Could you retype exactly the line containing "better timestamp display: present -> none" and every line after it in the data below, leaving out the pictures?

[Opening MATERIAL TO PROCESS section]

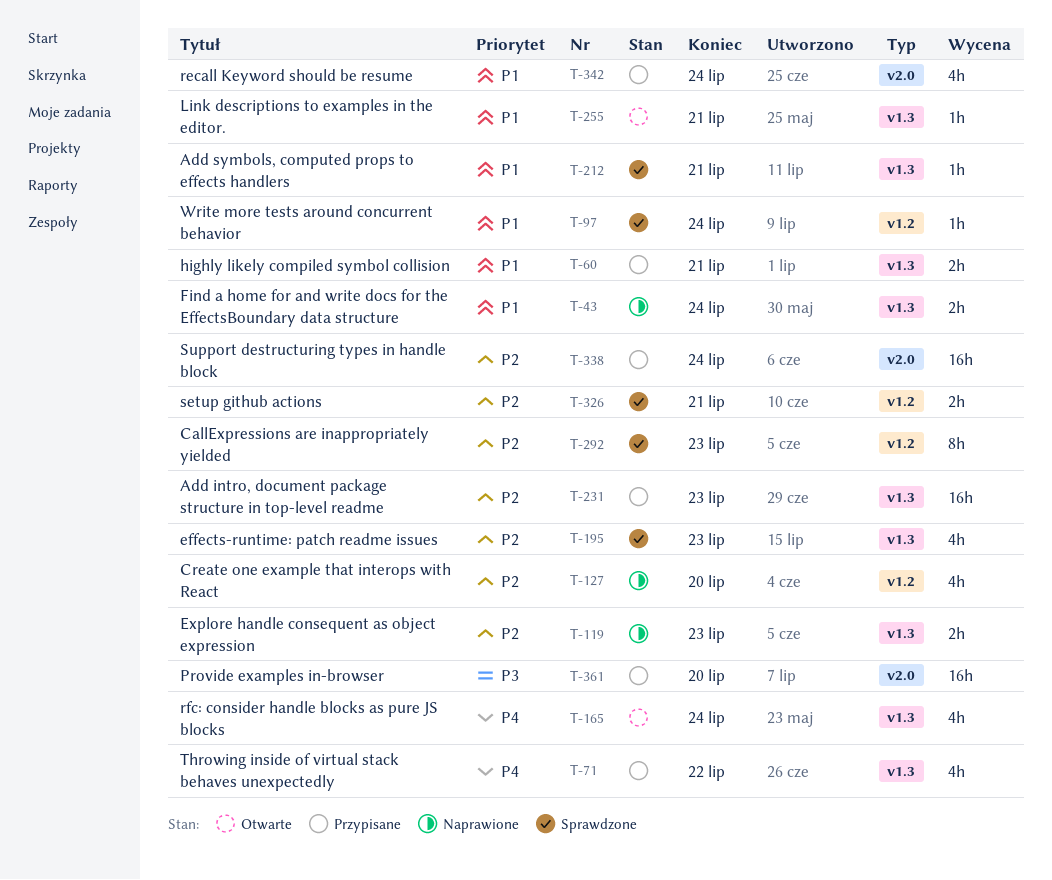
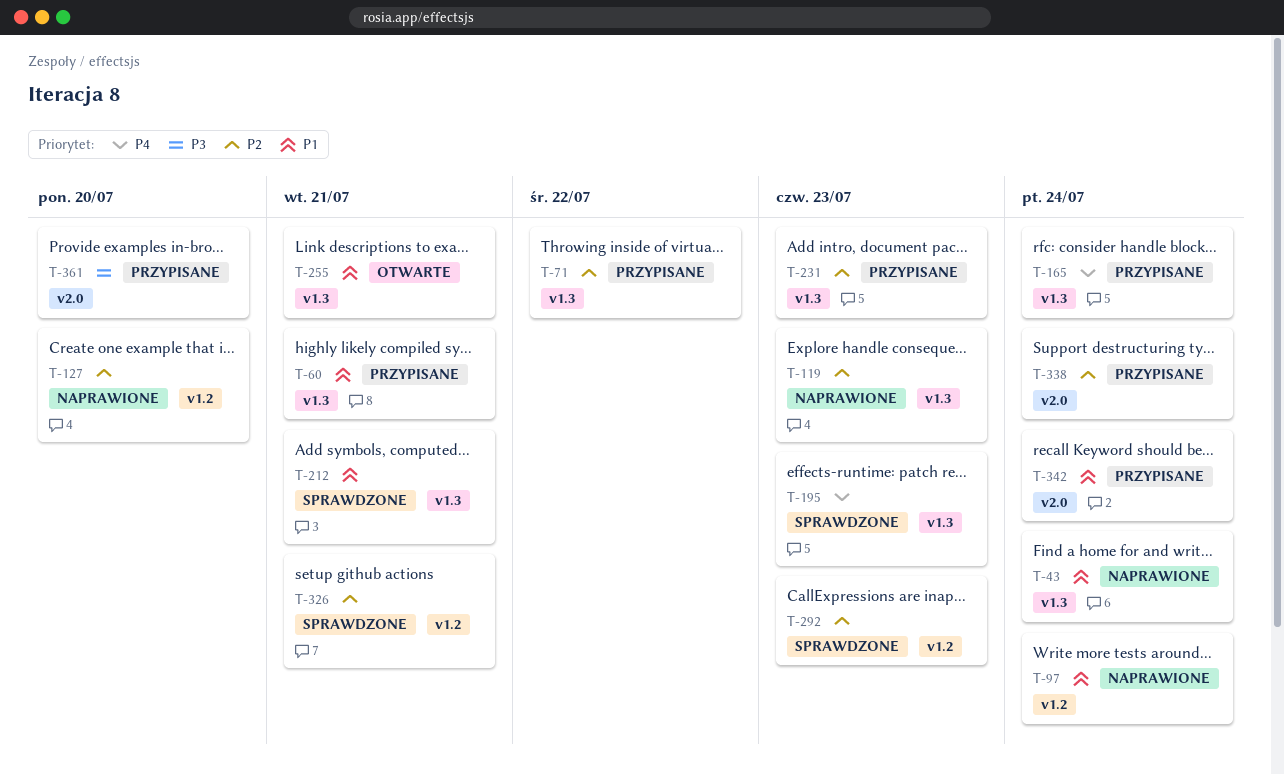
T-71, priority: P4 -> P2
T-97, status: Sprawdzone -> Naprawione
T-165, status: Otwarte -> Przypisane
T-195, priority: P2 -> P4

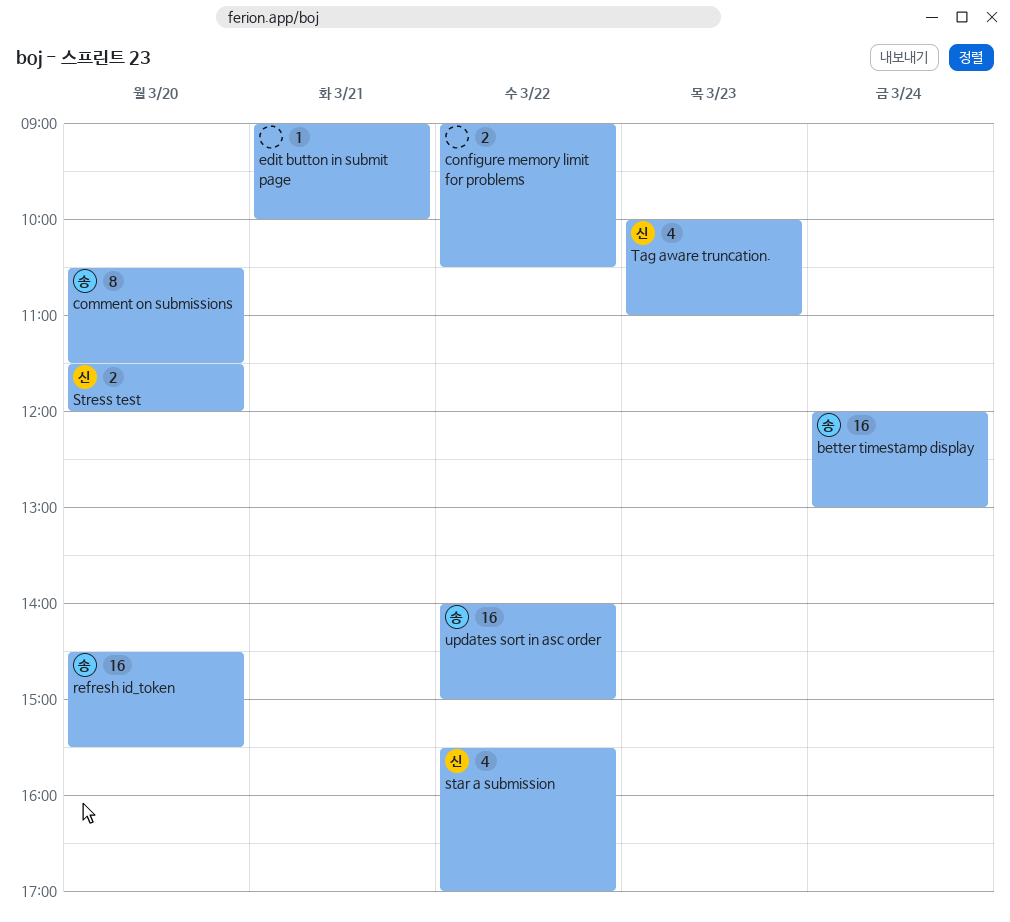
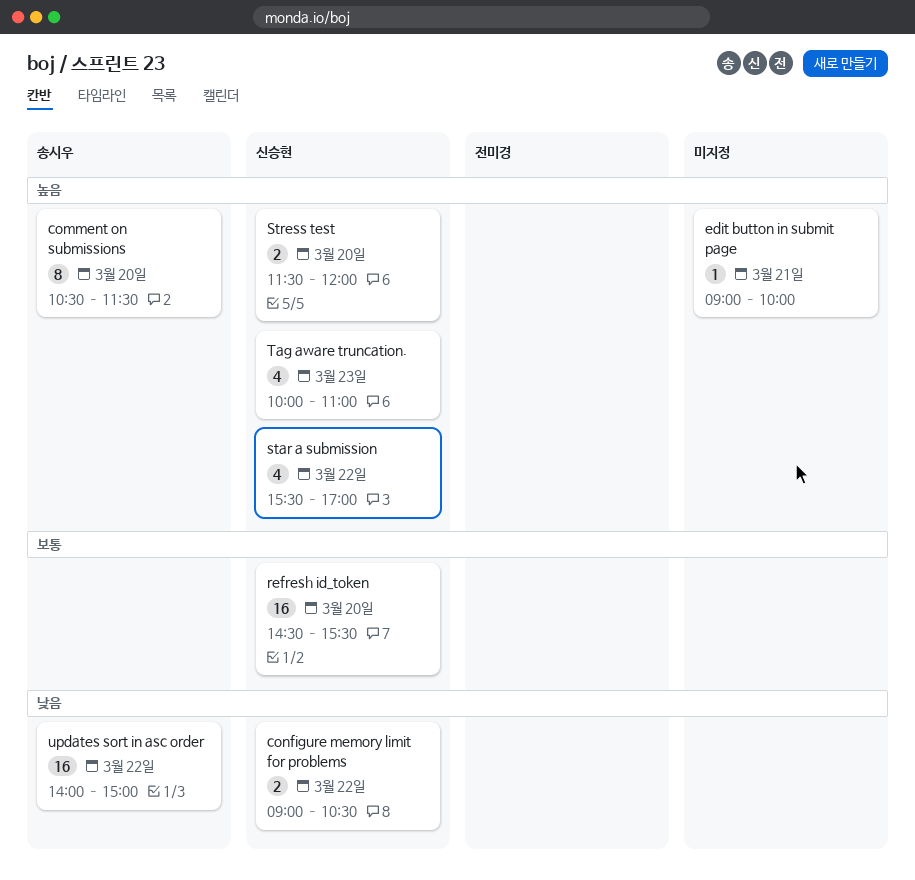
better timestamp display: present -> none
configure memory limit for problems, owner: none -> 신승현
refresh id_token, owner: 송시우 -> 신승현

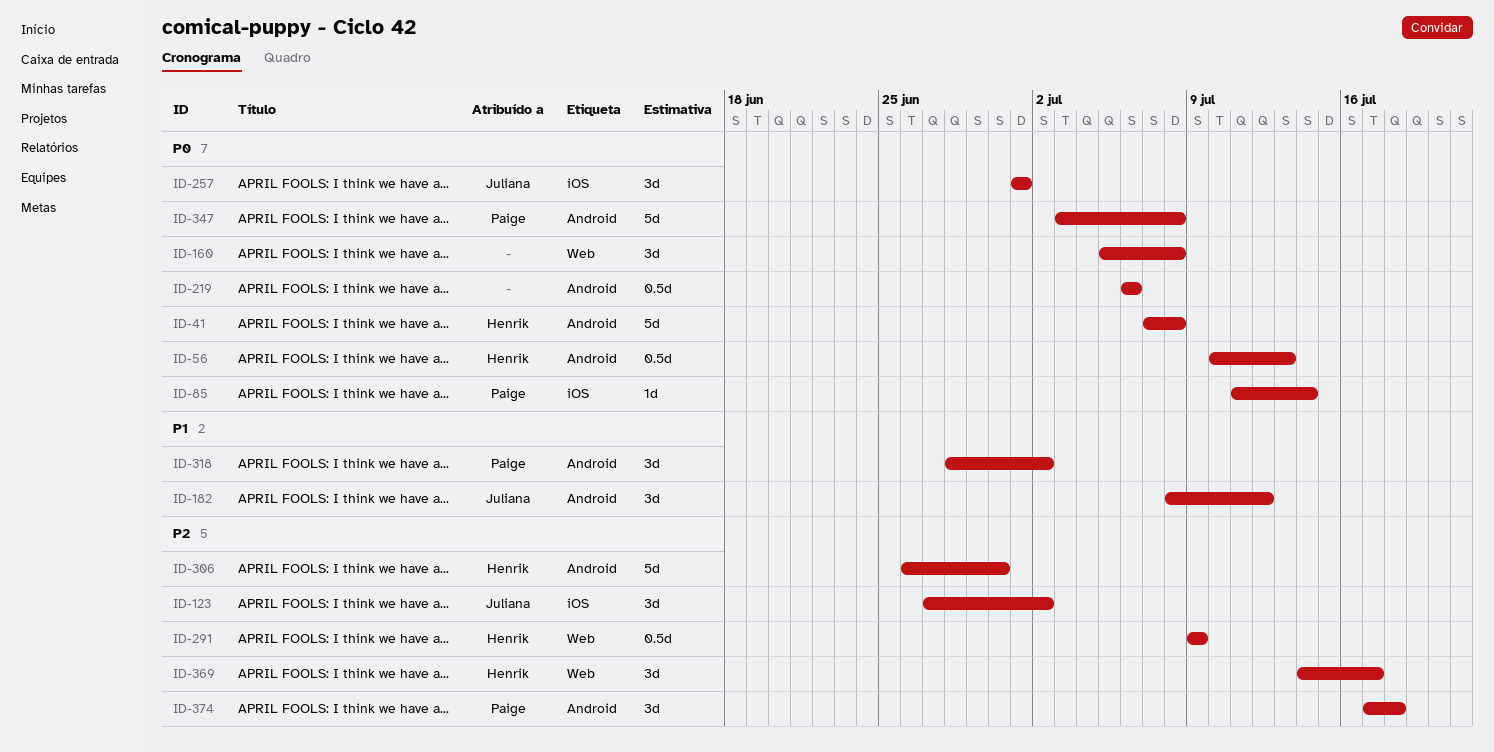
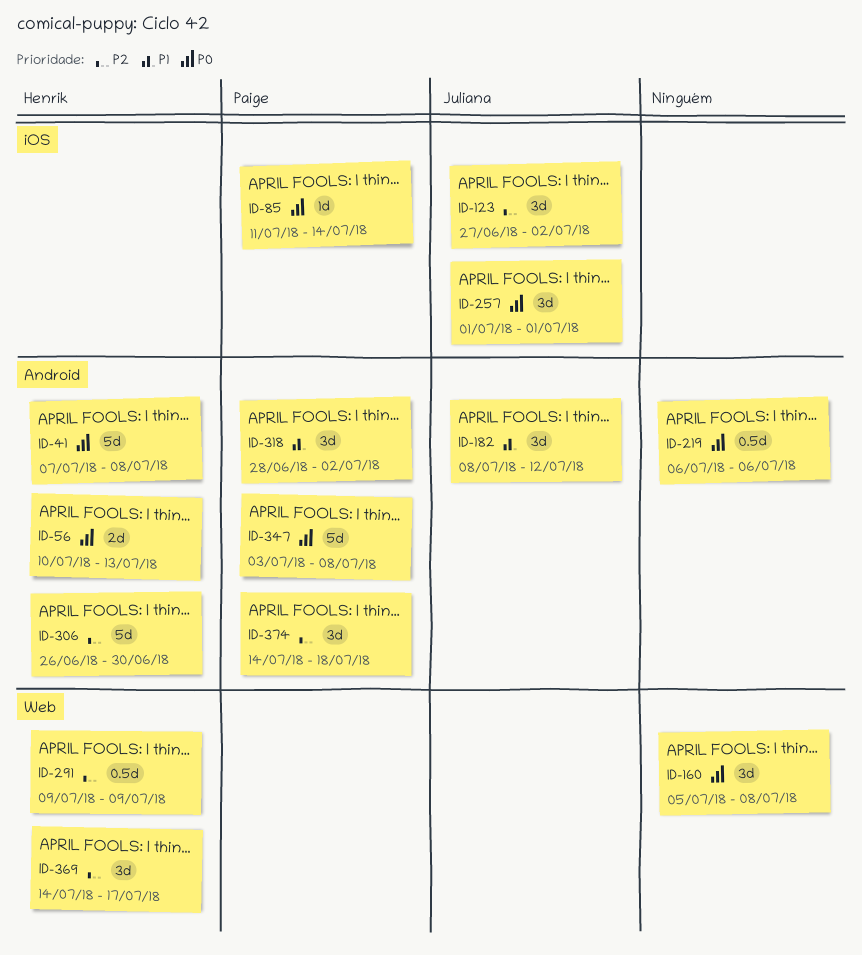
ID-56, estimate: 0.5d -> 2d
ID-374, start: Jul 17 -> Jul 14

[Closing MATERIAL TO PROCESS section]

### RESPONSE AREA
better timestamp display: present -> none
configure memory limit for problems, owner: none -> 신승현
refresh id_token, owner: 송시우 -> 신승현

ID-56, estimate: 0.5d -> 2d
ID-374, start: Jul 17 -> Jul 14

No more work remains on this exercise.